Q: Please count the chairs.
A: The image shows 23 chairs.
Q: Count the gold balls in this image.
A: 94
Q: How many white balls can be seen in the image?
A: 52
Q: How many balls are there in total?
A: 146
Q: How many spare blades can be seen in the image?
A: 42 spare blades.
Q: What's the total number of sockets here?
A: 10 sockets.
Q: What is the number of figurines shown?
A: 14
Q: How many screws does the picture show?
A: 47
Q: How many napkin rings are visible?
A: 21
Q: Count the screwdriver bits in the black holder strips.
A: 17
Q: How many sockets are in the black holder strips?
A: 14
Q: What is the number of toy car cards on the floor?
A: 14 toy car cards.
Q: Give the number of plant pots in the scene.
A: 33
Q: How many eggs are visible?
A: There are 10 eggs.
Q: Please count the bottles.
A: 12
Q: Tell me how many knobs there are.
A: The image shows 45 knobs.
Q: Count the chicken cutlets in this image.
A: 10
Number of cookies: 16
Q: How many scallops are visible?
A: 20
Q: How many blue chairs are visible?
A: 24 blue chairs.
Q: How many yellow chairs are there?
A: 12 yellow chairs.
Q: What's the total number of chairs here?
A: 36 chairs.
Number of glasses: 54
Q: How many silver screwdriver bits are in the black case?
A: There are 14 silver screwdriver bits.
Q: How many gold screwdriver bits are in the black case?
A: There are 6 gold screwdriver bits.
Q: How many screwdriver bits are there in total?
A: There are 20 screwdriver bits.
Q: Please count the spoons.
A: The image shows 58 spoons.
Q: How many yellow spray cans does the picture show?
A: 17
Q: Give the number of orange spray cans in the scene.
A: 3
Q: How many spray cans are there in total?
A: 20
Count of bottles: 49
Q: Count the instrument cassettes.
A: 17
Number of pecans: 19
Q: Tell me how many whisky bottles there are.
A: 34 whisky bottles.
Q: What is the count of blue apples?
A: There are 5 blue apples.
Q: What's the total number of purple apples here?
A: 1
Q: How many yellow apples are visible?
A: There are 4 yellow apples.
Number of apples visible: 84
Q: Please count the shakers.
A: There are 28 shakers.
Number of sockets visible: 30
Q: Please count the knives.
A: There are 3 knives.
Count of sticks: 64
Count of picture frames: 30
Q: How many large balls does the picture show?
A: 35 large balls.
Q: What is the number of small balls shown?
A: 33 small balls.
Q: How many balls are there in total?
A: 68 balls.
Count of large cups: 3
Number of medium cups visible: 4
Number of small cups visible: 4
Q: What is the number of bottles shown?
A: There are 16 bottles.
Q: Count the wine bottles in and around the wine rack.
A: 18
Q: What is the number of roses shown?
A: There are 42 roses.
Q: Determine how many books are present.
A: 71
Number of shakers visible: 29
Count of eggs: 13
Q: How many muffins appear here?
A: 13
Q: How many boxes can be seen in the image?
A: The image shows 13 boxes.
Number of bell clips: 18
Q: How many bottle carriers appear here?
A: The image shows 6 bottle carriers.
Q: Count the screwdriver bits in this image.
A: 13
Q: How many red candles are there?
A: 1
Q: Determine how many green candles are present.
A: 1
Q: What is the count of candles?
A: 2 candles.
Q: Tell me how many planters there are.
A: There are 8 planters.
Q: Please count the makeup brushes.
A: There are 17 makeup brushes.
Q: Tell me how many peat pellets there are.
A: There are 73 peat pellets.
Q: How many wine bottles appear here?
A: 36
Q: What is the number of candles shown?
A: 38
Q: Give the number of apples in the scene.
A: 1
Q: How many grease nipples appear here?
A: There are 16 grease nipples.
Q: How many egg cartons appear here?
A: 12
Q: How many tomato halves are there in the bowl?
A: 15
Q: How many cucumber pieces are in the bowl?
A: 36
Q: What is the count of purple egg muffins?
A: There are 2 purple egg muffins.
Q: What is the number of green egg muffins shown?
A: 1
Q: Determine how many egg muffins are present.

******************************

Given instruction: Update the records from the start through the line containing "Number of glasses: 54" by swapping "chairs" for "seats", and give those lines back with nothing else changed.

Result of this task:
Q: Please count the seats.
A: The image shows 23 seats.
Q: Count the gold balls in this image.
A: 94
Q: How many white balls can be seen in the image?
A: 52
Q: How many balls are there in total?
A: 146
Q: How many spare blades can be seen in the image?
A: 42 spare blades.
Q: What's the total number of sockets here?
A: 10 sockets.
Q: What is the number of figurines shown?
A: 14
Q: How many screws does the picture show?
A: 47
Q: How many napkin rings are visible?
A: 21
Q: Count the screwdriver bits in the black holder strips.
A: 17
Q: How many sockets are in the black holder strips?
A: 14
Q: What is the number of toy car cards on the floor?
A: 14 toy car cards.
Q: Give the number of plant pots in the scene.
A: 33
Q: How many eggs are visible?
A: There are 10 eggs.
Q: Please count the bottles.
A: 12
Q: Tell me how many knobs there are.
A: The image shows 45 knobs.
Q: Count the chicken cutlets in this image.
A: 10
Number of cookies: 16
Q: How many scallops are visible?
A: 20
Q: How many blue seats are visible?
A: 24 blue seats.
Q: How many yellow seats are there?
A: 12 yellow seats.
Q: What's the total number of seats here?
A: 36 seats.
Number of glasses: 54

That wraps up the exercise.